Return each record word for word, keeping none of its pictures.
=-=-=-=-=
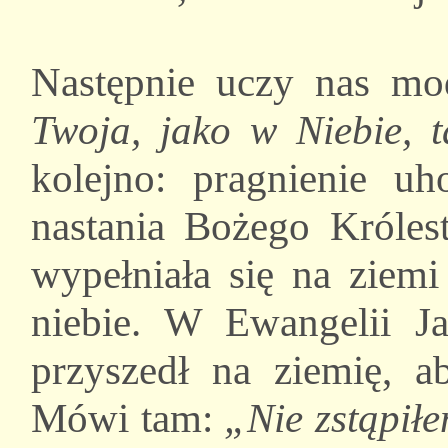
Następnie uczy nas mo
Twoja, jako w Niebie, t
kolejno: pragnienie u
nastania Bożego Króles
wypełniała się na ziemi
niebie. W Ewangelii Ja
przyszedł na ziemię, a
Mówi tam:
„Nie zstąpiłe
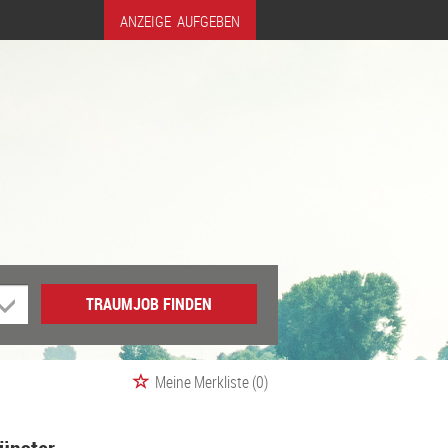
ANZEIGE AUFGEBEN
TRAUMJOB FINDEN
Meine Merkliste
(0)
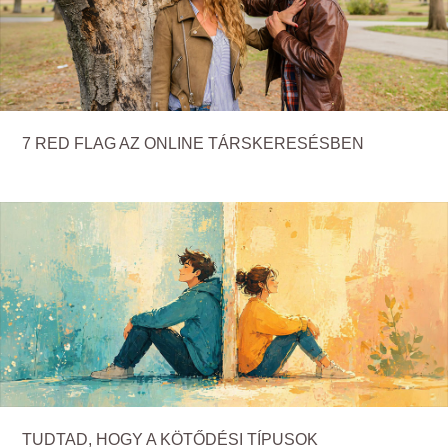
7 RED FLAG AZ ONLINE TÁRSKERESÉSBEN
TUDTAD, HOGY A KÖTŐDÉSI TÍPUSOK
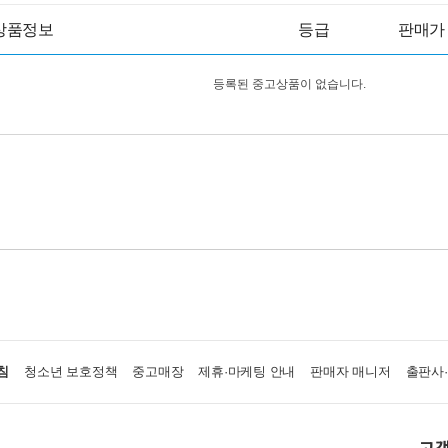
상품정보
등급
판매가
등록된 중고상품이 없습니다.
침
청소년 보호정책
중고매장
제휴·마케팅 안내
판매자 매니저
출판사
고객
=-=-=-=-=
• _Result of the task_:
Następnie uczy nas mo
Twoja, jako w Niebie, t
kolejno: pragnienie u
nastania Bożego Króles
wypełniała się na ziemi
niebie. W Ewangelii Ja
przyszedł na ziemię, a
Mówi tam:
„Nie zstąpiłe
ANZEIGE AUFGEBEN
TRAUMJOB FINDEN
Meine Merkliste
(0)
7 RED FLAG AZ ONLINE TÁRSKERESÉSBEN
TUDTAD, HOGY A KÖTŐDÉSI TÍPUSOK
상품정보
등급
판매가
등록된 중고상품이 없습니다.
침
청소년 보호정책
중고매장
제휴·마케팅 안내
판매자 매니저
출판사
고객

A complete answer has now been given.